DOCUMENT TEXT –
═══

Some wines are ready to drink as soon as they are made. Others improve immeasurably over time. This spring cycle racing has proven to have much in common with wine. The selection of great races range from newcomers like the Tour of Qatar and the Tour Down Under to the beautifully aged, century old, ‘ Five Monuments '.

Earth enriched with manure promotes healthy vines. With cycling the manure has been increasing in quantity over the past few seasons from the increasingly vindictive fights embroiling the UCI with the ASO and WADA. Last season it reached such a crescendo that everyone was pleading for it to end before they brought about the destruction of the sport.

A relatively quiet winter led us to believe that the fights had moved into the back room and out of sight. Perhaps we could at last focus on the racing. This proved to be an empty hope as the antagonists lashed out with renewed fervour. It seemed that once again the sport was on the brink when the UCI threatened any Pro Tour riders and teams with fines and sanctions should they participate in the Paris-Nice stage race (organised by the ASO) in March. The teams ignored the threats and the Paris-Nice continued as planned. So far the UCI has not followed through with its threats.

The central issues revolve around power, money and egos. It seems that the sport itself, which includes the riders, the fans and most importantly the sponsors are being totally ignored. It's no wonder that the so called leaders of our sport garner virtually no respect.

The Best Form of Defence
The riders and teams are mere pawns in the power struggles. But they are very powerful pawns who have responded in the most appropriate way that they can. Attack is the best form of defence and the peloton has treated us to a spring campaign of tremendous attacking racing. In fact as the ‘spring classics season' draws to a close the politics of cycling has all but disappeared from view.

The riders and teams are not politicians. They are professional athletes and these past few months they have focussed on what they do best - race. It is not an understatement to say that we have been treated to spectacular racing. Attack, attack, attack has been the formula. In response huge road-side crowds have been gracing the courses of the great classics and semi-classics. Hopefully the cycling politicians are taking note and will in turn respond with professional and dignified actions.

Meanwhile if the racing continues through 2008 as it begun, we are going to witness a tremendous season of Grand Tours, classics, World Championships and of course the Olympics in Beijing.

Back to Reality
While the sun may be good for the soul and building great racing form, it is the great races of Europe that ultimately pay the bills and turn the best of the best into great champions. Since 1945 the Omloop Het Volk (1st March) has traditionally been the first great race of the European season. Run over the gnarly cobbled roads of Belgium , and often accompanied by raw Flemish weather, this race is a brutal return to reality. This year the race was run under sunny skies and at hellish speeds. Normally this first serious test of the year departs from Ghent at relatively sedate speeds as the riders gingerly reacquaint themselves with the Northern roads. It was almost as if the peloton was trying to distance itself from the UCI/ASO/WADA squabbles as they stormed out of town at breakneck speed. A break soon established but as the race progressed it was clear that nobody was giving this race away. Already the big guns' were coming out to play; Fabian Cancellara, Stijn Devolder, Thor Hushovd, Lief Hoste and even World Champion Paolo Bettini. Under the impetus of these and many other riders the early break was doomed. With 50kms to go Phillipe Gilbert attacked hard on the cobbled Eikenberg climb and that was the last anyone saw of him until the finish where he came in 58 seconds ahead of Nick Nuyens and over a minute ahead of third placed Thor Hushovd.

═══

EXTRACTED RECORDS –

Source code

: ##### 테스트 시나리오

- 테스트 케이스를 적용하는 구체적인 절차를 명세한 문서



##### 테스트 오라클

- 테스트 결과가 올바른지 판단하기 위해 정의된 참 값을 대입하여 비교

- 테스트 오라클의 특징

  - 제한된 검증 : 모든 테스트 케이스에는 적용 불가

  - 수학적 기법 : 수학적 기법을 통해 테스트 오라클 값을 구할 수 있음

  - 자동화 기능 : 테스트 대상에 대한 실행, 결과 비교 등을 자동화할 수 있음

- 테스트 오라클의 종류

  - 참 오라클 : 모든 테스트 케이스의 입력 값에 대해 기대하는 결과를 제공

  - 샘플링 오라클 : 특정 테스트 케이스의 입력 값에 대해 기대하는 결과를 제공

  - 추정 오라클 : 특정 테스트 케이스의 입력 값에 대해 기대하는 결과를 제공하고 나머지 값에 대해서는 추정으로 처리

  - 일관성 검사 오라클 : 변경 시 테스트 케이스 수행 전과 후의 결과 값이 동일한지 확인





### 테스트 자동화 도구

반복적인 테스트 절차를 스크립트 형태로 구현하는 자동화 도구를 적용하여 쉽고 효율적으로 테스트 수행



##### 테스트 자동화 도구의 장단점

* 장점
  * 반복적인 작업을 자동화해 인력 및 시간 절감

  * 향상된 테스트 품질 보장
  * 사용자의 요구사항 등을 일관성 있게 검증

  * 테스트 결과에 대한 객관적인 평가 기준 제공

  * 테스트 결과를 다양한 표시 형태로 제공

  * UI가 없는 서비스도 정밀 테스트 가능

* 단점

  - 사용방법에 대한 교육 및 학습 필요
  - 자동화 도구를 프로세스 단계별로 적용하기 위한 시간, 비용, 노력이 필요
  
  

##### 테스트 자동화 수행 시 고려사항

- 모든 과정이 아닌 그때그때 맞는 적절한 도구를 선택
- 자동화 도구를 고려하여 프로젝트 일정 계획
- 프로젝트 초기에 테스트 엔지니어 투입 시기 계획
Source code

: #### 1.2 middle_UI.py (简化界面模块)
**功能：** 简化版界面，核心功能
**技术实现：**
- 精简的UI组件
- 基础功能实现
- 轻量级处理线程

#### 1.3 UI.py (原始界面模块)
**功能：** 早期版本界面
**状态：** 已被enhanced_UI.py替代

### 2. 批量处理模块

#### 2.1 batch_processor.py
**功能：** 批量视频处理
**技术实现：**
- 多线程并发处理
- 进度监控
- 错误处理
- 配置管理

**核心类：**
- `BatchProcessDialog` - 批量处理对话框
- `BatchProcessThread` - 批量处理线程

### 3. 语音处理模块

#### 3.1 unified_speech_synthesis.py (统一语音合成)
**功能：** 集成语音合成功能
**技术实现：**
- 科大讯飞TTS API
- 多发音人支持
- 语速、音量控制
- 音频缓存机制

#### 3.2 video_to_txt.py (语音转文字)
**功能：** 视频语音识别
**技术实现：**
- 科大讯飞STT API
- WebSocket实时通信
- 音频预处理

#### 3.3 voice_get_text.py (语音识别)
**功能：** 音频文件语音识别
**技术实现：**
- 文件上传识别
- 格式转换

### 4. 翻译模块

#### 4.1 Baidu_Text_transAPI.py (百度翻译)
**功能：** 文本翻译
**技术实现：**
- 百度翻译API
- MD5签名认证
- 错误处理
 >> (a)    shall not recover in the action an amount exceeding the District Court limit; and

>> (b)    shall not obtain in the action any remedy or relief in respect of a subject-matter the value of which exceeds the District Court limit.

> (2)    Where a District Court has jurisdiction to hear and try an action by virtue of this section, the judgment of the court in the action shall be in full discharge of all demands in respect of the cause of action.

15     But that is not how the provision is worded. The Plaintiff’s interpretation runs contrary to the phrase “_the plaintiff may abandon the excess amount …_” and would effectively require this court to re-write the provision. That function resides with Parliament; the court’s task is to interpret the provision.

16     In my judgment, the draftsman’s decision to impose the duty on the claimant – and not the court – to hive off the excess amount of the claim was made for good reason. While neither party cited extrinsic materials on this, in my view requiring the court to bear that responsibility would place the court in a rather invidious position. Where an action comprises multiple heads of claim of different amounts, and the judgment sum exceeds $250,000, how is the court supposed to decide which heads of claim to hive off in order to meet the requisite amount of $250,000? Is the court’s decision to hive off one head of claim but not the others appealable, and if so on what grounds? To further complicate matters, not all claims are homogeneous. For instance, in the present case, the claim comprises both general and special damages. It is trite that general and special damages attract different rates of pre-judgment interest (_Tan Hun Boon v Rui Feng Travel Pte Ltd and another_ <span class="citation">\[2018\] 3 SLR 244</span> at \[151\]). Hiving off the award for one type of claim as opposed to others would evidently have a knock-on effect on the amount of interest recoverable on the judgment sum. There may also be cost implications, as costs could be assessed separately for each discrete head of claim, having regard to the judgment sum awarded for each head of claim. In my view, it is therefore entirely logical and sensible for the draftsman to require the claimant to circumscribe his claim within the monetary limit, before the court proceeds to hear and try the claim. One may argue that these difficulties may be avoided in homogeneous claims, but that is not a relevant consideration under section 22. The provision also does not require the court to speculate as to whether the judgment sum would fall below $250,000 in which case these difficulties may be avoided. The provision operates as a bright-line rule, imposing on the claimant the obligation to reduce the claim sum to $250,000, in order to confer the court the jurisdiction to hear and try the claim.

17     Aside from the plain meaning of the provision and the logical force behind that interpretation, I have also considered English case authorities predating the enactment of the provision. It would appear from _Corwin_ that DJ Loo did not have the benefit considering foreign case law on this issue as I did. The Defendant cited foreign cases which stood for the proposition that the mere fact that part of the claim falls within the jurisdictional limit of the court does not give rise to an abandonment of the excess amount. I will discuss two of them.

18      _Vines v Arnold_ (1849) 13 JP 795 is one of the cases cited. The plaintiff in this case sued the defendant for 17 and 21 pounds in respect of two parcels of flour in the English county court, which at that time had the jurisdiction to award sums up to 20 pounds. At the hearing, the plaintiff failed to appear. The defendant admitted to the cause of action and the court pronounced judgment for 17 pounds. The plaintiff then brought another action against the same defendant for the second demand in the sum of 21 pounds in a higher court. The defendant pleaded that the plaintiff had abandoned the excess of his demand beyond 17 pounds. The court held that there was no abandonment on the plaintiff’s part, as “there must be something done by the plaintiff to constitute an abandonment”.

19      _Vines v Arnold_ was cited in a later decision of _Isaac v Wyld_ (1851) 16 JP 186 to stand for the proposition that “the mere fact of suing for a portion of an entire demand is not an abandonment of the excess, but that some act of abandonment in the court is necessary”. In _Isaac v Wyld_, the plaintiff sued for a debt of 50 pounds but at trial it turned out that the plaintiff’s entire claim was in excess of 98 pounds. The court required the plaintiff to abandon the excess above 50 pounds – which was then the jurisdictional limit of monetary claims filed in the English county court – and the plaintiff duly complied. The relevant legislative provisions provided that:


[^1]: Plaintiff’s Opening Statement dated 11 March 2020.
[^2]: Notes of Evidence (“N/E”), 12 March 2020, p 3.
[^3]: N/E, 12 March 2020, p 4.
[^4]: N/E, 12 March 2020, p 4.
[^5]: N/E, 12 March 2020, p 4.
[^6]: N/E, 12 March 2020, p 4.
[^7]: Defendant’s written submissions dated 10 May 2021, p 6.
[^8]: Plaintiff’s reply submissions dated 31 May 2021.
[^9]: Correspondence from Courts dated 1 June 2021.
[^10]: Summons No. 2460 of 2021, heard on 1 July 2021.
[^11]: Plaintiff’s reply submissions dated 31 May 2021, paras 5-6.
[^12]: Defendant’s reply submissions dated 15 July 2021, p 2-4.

═══

TASKS –
a - Answer these questions from the article on the 2008 spring cycling season:
(i) Which stage race did the UCI threaten Pro Tour riders and teams with fines and sanctions for entering?
(ii) Since what year has the Omloop Het Volk traditionally been the first great race of the European season?
(iii) Who finished second, 58 seconds behind Phillipe Gilbert?
b - Write the next passage of the article on the 2008 spring cycling season, beginning after its final sentence.

ANSWERS FOR THE TASKS –
a -
(i) Paris-Nice
(ii) 1945
(iii) Nick Nuyens

b -
Little did we know it, but this hard fought race had set the die for the rest of the ‘Spring Campaign'.

The OK Corral
While the racers were racing and the public were flocking to the road sides in ever increasing numbers, the UCI and ASO had sunk into an ugly stand off hurling threats and counter threats at each other. The Paris-Nice (9th - 16th March) was the first of the ASO's big races for the year and, as with all of their races, they were refusing to comply to the UCI's demands which took away some important aspects of their ability to decide how the race would proceed. The ASO would not give in and the UCI threatened sanctions and fines to the organiser as well as any riders and teams taking part. During the days leading up to the race the atmosphere was like that before the famous gun fight at the OK corral.

One of the big sticking points was that the ASO refused to agree that every Pro Tour team gets automatic entry. Astana was not invited due to the team's ugly performance (Vinokourov, et al) at last years Tour. Even though Astana 2008 is not the same team as last year they not only lost the chance to ride the Paris-Nice but also every other ASO run event (including Paris-Roubaix and the Tour). Now with Astana, Alberto Contador has thus been denied his chance to defend both his 2007 Paris-Nice and Tour de France victories.

Race day arrived and everybody turned up in Paris apparently not giving a hoot for the UCI's threats. Would the UCI fine and sanction all 160 starters and their team management? Nothing was heard and still, as we head into May, there have been no repercussions.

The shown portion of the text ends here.